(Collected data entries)
------------------------------------------------

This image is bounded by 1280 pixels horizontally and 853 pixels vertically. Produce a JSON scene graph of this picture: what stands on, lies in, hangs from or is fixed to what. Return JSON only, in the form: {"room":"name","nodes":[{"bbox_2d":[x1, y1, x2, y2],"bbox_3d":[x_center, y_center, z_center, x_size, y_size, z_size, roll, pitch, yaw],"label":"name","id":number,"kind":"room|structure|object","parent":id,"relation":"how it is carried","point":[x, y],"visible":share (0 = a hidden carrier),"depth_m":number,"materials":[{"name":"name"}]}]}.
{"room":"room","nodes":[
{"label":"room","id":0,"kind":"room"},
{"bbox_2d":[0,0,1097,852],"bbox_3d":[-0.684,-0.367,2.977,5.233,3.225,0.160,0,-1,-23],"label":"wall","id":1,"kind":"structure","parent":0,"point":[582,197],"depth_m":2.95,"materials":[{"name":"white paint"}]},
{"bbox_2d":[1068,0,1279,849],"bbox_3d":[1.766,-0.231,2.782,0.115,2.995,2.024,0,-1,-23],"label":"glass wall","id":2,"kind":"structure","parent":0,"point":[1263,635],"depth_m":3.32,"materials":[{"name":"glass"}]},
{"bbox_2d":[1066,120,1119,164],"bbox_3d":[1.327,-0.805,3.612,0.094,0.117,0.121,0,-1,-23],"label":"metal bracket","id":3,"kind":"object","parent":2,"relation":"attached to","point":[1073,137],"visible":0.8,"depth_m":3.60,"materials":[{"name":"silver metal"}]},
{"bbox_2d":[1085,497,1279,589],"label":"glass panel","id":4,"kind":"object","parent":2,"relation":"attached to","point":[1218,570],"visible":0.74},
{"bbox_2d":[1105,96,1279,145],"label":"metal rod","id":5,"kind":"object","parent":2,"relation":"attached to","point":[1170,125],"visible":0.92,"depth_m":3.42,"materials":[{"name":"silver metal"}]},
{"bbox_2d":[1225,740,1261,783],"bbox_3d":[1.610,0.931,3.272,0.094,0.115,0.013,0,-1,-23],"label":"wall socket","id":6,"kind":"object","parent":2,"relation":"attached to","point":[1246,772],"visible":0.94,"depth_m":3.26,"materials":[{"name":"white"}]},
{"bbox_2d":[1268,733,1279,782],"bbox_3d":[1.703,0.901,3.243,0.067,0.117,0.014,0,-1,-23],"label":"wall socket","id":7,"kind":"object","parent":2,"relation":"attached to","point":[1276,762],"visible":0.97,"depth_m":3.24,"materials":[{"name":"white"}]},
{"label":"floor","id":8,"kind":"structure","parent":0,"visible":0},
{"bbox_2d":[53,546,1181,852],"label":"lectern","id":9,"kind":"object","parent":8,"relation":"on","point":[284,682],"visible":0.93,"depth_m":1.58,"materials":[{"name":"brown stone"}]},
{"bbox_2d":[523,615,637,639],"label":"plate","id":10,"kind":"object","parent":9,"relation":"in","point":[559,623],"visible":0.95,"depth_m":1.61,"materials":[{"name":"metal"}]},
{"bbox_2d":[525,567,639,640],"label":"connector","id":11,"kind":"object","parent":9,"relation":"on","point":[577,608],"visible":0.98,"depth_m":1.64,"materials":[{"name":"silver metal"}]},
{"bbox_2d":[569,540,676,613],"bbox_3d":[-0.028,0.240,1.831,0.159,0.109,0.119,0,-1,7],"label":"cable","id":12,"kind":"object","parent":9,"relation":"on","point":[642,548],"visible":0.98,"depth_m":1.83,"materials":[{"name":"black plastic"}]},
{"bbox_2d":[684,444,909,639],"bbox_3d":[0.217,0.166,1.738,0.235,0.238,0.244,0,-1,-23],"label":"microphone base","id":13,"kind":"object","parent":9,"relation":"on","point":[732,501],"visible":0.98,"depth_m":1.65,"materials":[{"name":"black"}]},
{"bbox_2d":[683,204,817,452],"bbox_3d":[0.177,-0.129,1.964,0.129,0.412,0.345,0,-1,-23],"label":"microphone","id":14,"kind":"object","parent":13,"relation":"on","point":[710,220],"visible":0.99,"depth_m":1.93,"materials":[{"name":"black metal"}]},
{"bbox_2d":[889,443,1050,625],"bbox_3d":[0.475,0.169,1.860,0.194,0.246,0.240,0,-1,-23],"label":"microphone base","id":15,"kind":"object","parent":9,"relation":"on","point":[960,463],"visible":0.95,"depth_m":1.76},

------------------------------------------------

■ Aim of the exercise
Exactly as they stand above, retype all of the records.

■ Reply
This image is bounded by 1280 pixels horizontally and 853 pixels vertically. Produce a JSON scene graph of this picture: what stands on, lies in, hangs from or is fixed to what. Return JSON only, in the form: {"room":"name","nodes":[{"bbox_2d":[x1, y1, x2, y2],"bbox_3d":[x_center, y_center, z_center, x_size, y_size, z_size, roll, pitch, yaw],"label":"name","id":number,"kind":"room|structure|object","parent":id,"relation":"how it is carried","point":[x, y],"visible":share (0 = a hidden carrier),"depth_m":number,"materials":[{"name":"name"}]}]}.
{"room":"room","nodes":[
{"label":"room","id":0,"kind":"room"},
{"bbox_2d":[0,0,1097,852],"bbox_3d":[-0.684,-0.367,2.977,5.233,3.225,0.160,0,-1,-23],"label":"wall","id":1,"kind":"structure","parent":0,"point":[582,197],"depth_m":2.95,"materials":[{"name":"white paint"}]},
{"bbox_2d":[1068,0,1279,849],"bbox_3d":[1.766,-0.231,2.782,0.115,2.995,2.024,0,-1,-23],"label":"glass wall","id":2,"kind":"structure","parent":0,"point":[1263,635],"depth_m":3.32,"materials":[{"name":"glass"}]},
{"bbox_2d":[1066,120,1119,164],"bbox_3d":[1.327,-0.805,3.612,0.094,0.117,0.121,0,-1,-23],"label":"metal bracket","id":3,"kind":"object","parent":2,"relation":"attached to","point":[1073,137],"visible":0.8,"depth_m":3.60,"materials":[{"name":"silver metal"}]},
{"bbox_2d":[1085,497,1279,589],"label":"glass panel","id":4,"kind":"object","parent":2,"relation":"attached to","point":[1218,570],"visible":0.74},
{"bbox_2d":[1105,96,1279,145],"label":"metal rod","id":5,"kind":"object","parent":2,"relation":"attached to","point":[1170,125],"visible":0.92,"depth_m":3.42,"materials":[{"name":"silver metal"}]},
{"bbox_2d":[1225,740,1261,783],"bbox_3d":[1.610,0.931,3.272,0.094,0.115,0.013,0,-1,-23],"label":"wall socket","id":6,"kind":"object","parent":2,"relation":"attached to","point":[1246,772],"visible":0.94,"depth_m":3.26,"materials":[{"name":"white"}]},
{"bbox_2d":[1268,733,1279,782],"bbox_3d":[1.703,0.901,3.243,0.067,0.117,0.014,0,-1,-23],"label":"wall socket","id":7,"kind":"object","parent":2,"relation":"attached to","point":[1276,762],"visible":0.97,"depth_m":3.24,"materials":[{"name":"white"}]},
{"label":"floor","id":8,"kind":"structure","parent":0,"visible":0},
{"bbox_2d":[53,546,1181,852],"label":"lectern","id":9,"kind":"object","parent":8,"relation":"on","point":[284,682],"visible":0.93,"depth_m":1.58,"materials":[{"name":"brown stone"}]},
{"bbox_2d":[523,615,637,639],"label":"plate","id":10,"kind":"object","parent":9,"relation":"in","point":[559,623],"visible":0.95,"depth_m":1.61,"materials":[{"name":"metal"}]},
{"bbox_2d":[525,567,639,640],"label":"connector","id":11,"kind":"object","parent":9,"relation":"on","point":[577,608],"visible":0.98,"depth_m":1.64,"materials":[{"name":"silver metal"}]},
{"bbox_2d":[569,540,676,613],"bbox_3d":[-0.028,0.240,1.831,0.159,0.109,0.119,0,-1,7],"label":"cable","id":12,"kind":"object","parent":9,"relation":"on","point":[642,548],"visible":0.98,"depth_m":1.83,"materials":[{"name":"black plastic"}]},
{"bbox_2d":[684,444,909,639],"bbox_3d":[0.217,0.166,1.738,0.235,0.238,0.244,0,-1,-23],"label":"microphone base","id":13,"kind":"object","parent":9,"relation":"on","point":[732,501],"visible":0.98,"depth_m":1.65,"materials":[{"name":"black"}]},
{"bbox_2d":[683,204,817,452],"bbox_3d":[0.177,-0.129,1.964,0.129,0.412,0.345,0,-1,-23],"label":"microphone","id":14,"kind":"object","parent":13,"relation":"on","point":[710,220],"visible":0.99,"depth_m":1.93,"materials":[{"name":"black metal"}]},
{"bbox_2d":[889,443,1050,625],"bbox_3d":[0.475,0.169,1.860,0.194,0.246,0.240,0,-1,-23],"label":"microphone base","id":15,"kind":"object","parent":9,"relation":"on","point":[960,463],"visible":0.95,"depth_m":1.76},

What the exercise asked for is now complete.